18 Mit seiner ersten Frage möchte das vorlegende Gericht Aufschluss darüber erhalten, ob Artikel 7 Satz 1 des Beschlusses Nr. 1/80 dahin auszulegen ist, dass er die Situation einer volljährigen Person, die Kind eines dem regulären Arbeitsmarkt des Aufnahmemitgliedstaats angehörenden türkischen Arbeitnehmers ist, erfasst, obwohl diese im Aufnahmemitgliedstaat geboren ist und stets dort gewohnt hat. [...]

20 Diese Frage ist zu verneinen, wie auch in allen vor dem Gerichtshof abgegebenen Erklärungen dargelegt worden ist.

21 Dass Artikel 7 Satz 1 des Beschlusses Nr. 1/80 ausdrücklich nur den Fall anführt, dass die Angehörigen des türkischen Arbeitnehmers "die Genehmigung erhalten haben, zu ihm zu ziehen", lässt nicht den Schluss zu, dass die Verfasser des Beschlusses diejenigen Familienangehörigen von den in dieser Bestimmung genannten Rechten ausschließen wollten, die im Hoheitsgebiet des Aufnahmemitgliedstaats geboren wurden und deshalb nicht aus Gründen der Familienzusammenführung um eine Genehmigung nachsuchen mussten, zu dem türkischen Arbeitnehmer in den Aufnahmemitgliedstaat zu ziehen. [...]

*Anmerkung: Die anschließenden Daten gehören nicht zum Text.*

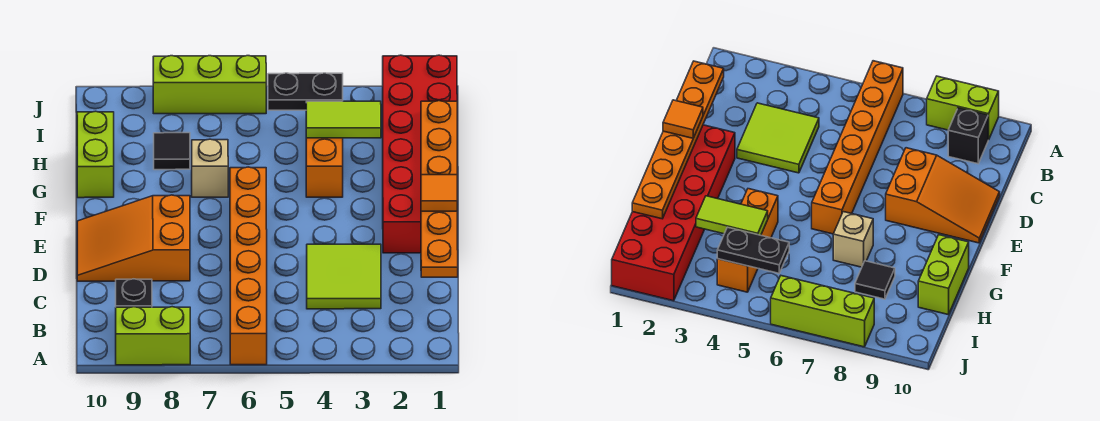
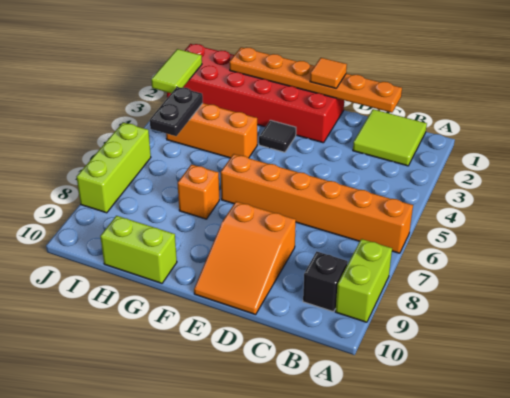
lime tile C3:D4 level 1 -> lime tile B1:C2 level 1
tan brick G7 level 1 -> orange brick G7 level 1
lime tile H3:H4 level 2 -> lime tile J2:J3 level 2
black tile H8 level 1 -> black tile F3 level 1

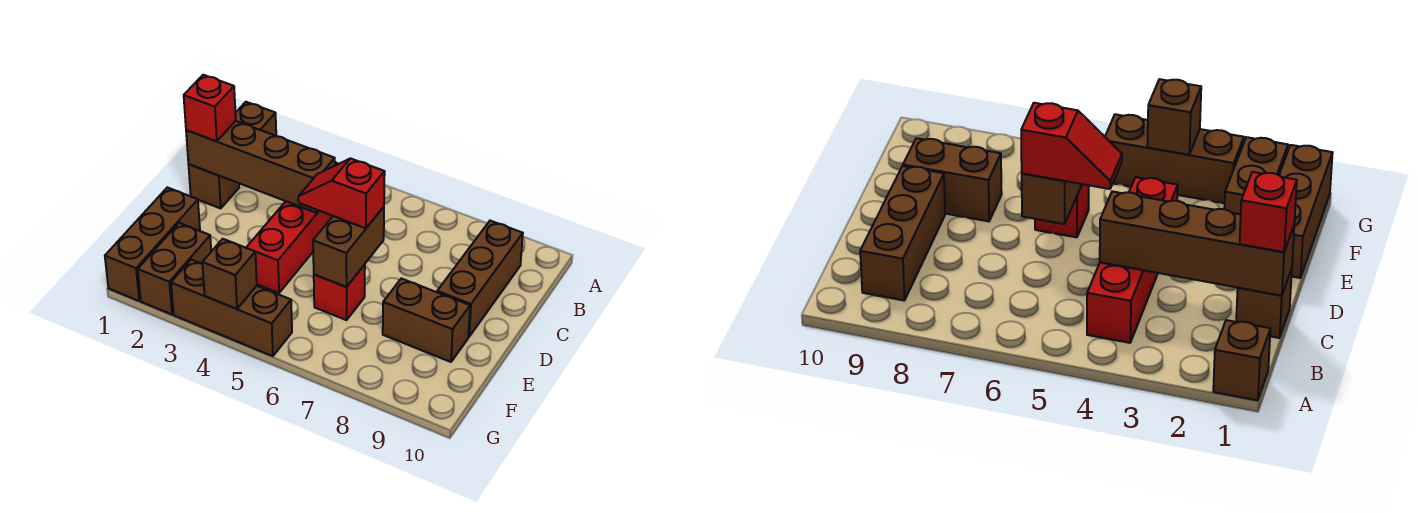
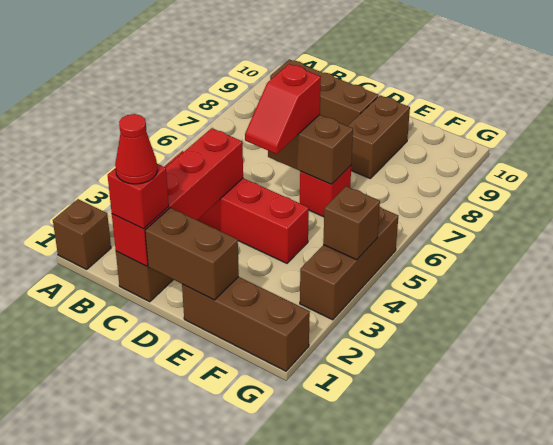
brown brick C1:C4 level 2 -> red brick C1:C4 level 2
none -> red cone C1 level 4
brown brick F2:G2 level 1 -> brown brick D1:E1 level 2

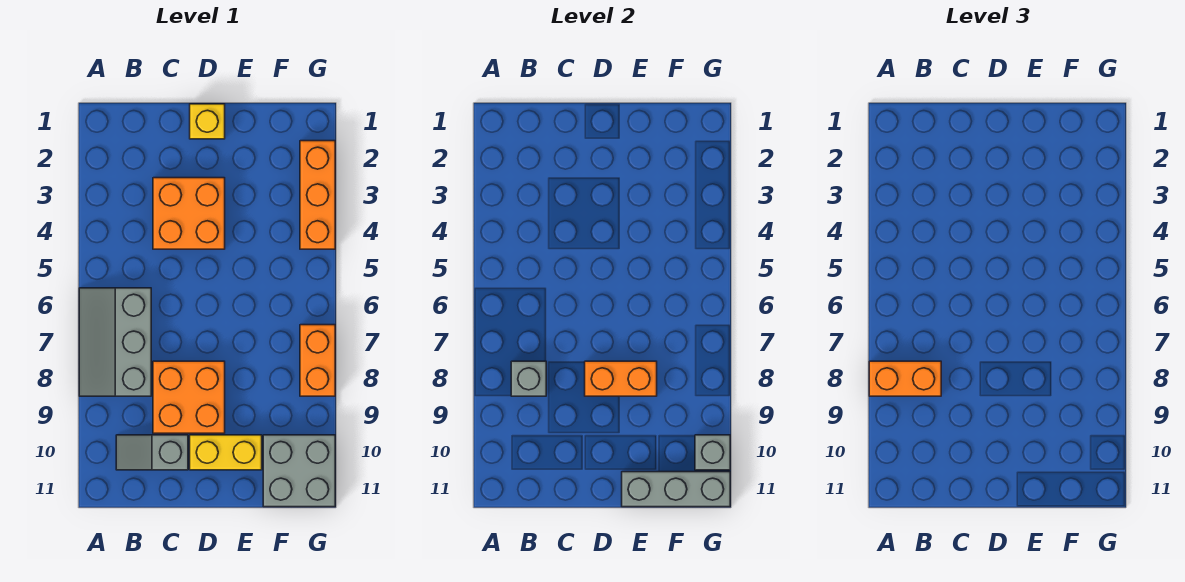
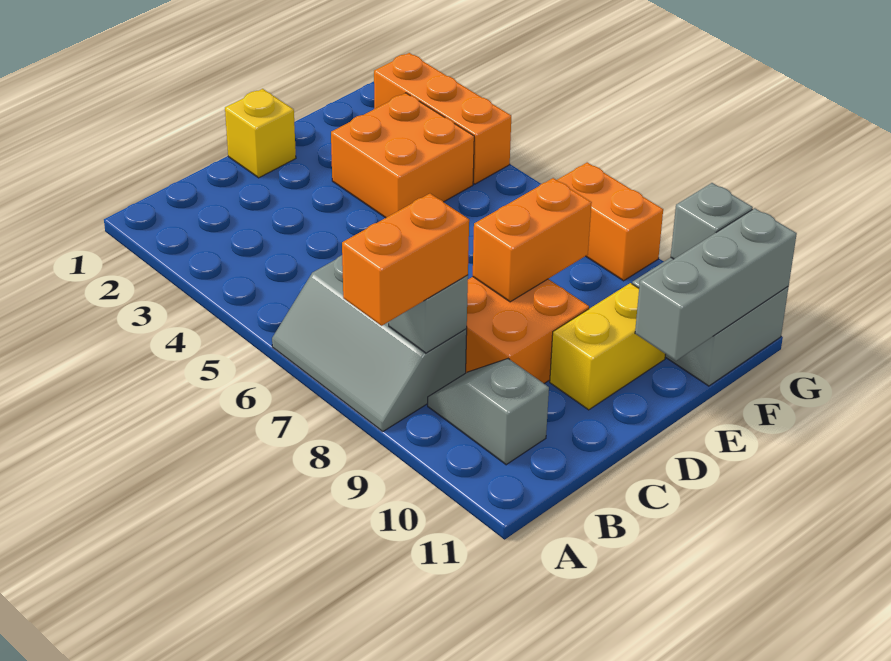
grey slope B10:C10 level 1 top C -> grey slope B9:B10 level 1 top 10
orange brick C3:D4 level 1 -> orange brick E3:F4 level 1

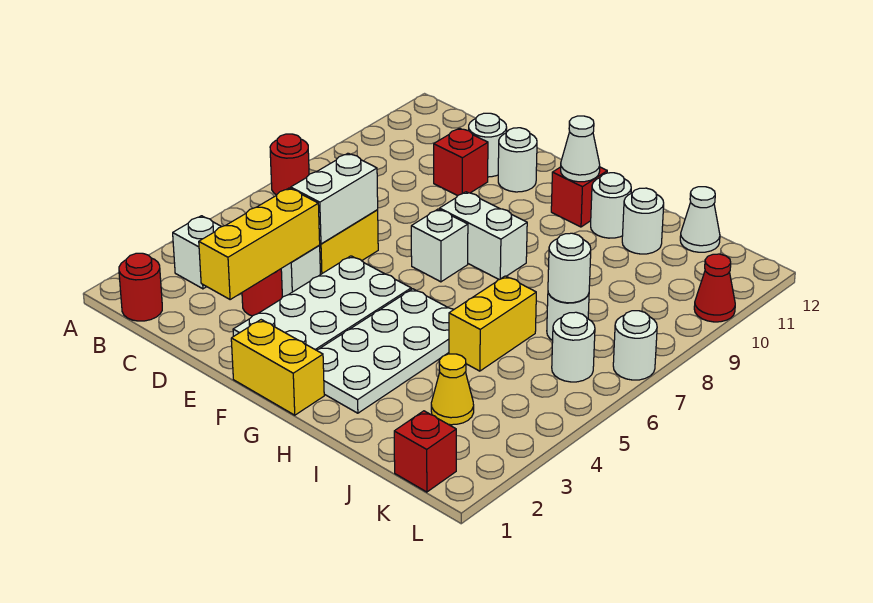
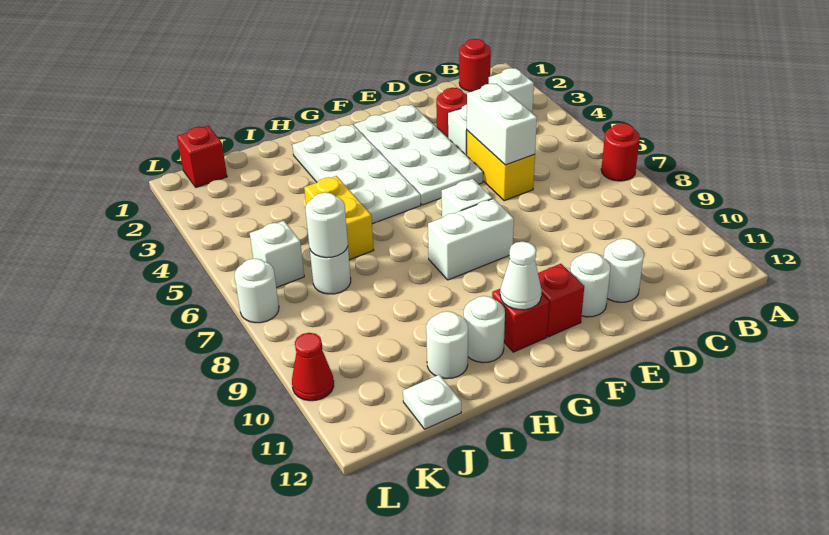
yellow brick D2:D4 level 2 -> none
red brick D10 level 1 -> red brick F11 level 1
yellow brick F1:G1 level 1 -> none
yellow cone J3 level 1 -> none
white cone J12 level 1 -> white plate J12 level 1
white round brick K6 level 1 -> white brick K6 level 1

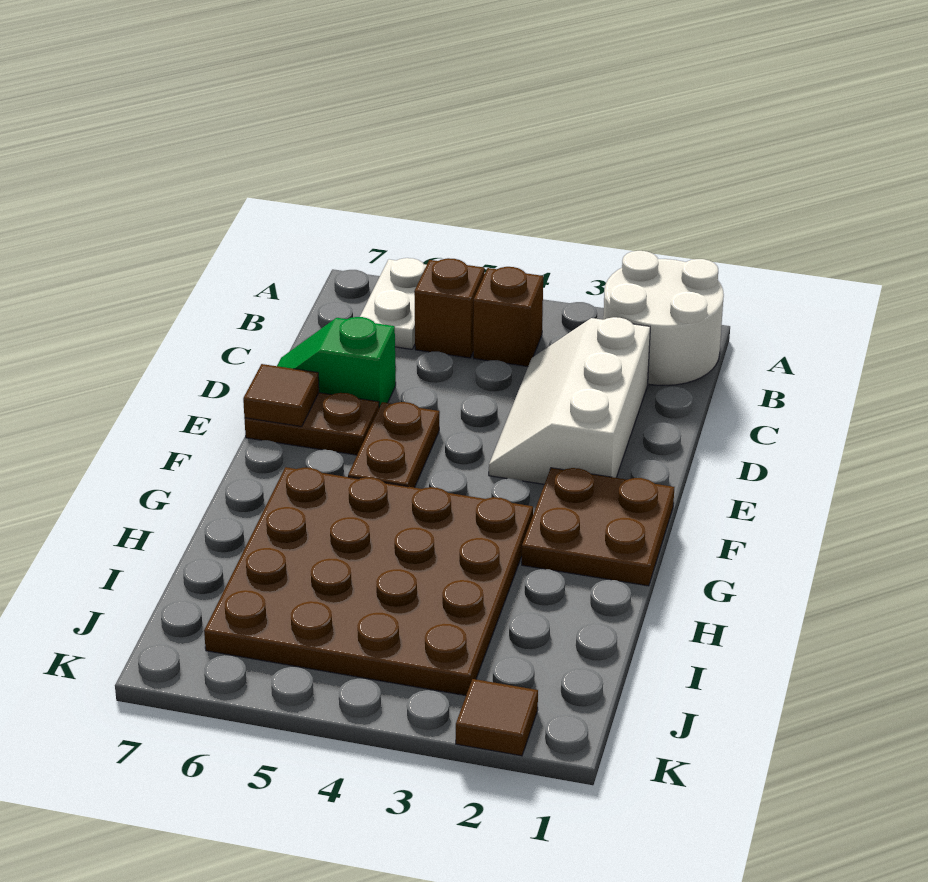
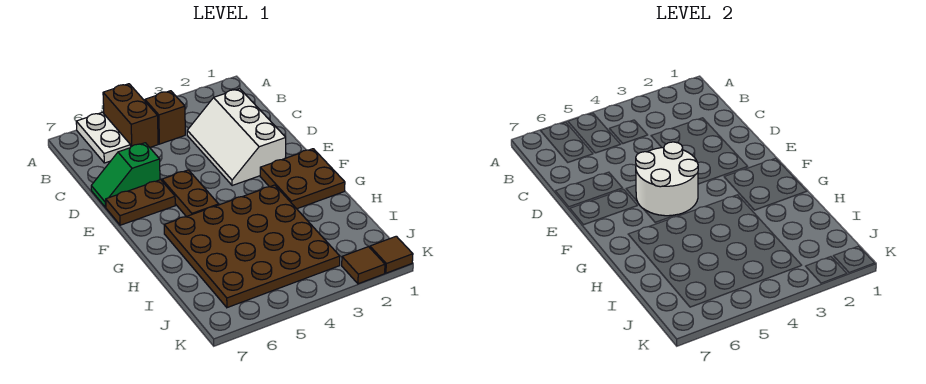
white round brick A1:B2 level 1 -> white round brick E4:F5 level 2
brown brick B5 level 1 -> brown brick A5:B5 level 1
brown tile E7 level 2 -> brown tile K1 level 1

29 Aus dem Wortlaut von Artikel 7 Satz 1 des Beschlusses Nr. 1/80 lässt sich nicht herleiten, dass die darin genannten Familienangehörigen die ihnen durch diese Bestimmung verliehenen Rechte bereits dann wieder verlören, wenn der betreffende Arbeitnehmer zu irgendeinem Zeitpunkt nicht mehr dem regulären Arbeitsmarkt des Aufnahmemitgliedstaats angehört.

30 Wie der Gerichtshof festgestellt hat, sind die Mitgliedstaaten nicht befugt, den Aufenthalt eines Familienangehörigen eines türkischen Arbeitnehmers auch noch nach Ablauf des in Artikel 7 Satz 1 erster Gedankenstrich des Beschlusses Nr. 1/80 vorgesehenen Dreijahreszeitraums, in dem der Betroffene grundsätzlich eine tatsächliche Lebensgemeinschaft mit diesem Arbeitnehmer führen muss, von Voraussetzungen abhängig zu machen; das gilt erst recht für einen türkischen Migranten, der die Voraussetzungen des Artikels 7 Satz 1 zweiter Gedankenstrich des Beschlusses Nr. 1/80 erfüllt (vgl. u. a. Urteil vom 16. März 2000 in der Rechtssache C-329/97, Ergat, Slg. 2000, I-1487, Randnrn. 37 bis 39).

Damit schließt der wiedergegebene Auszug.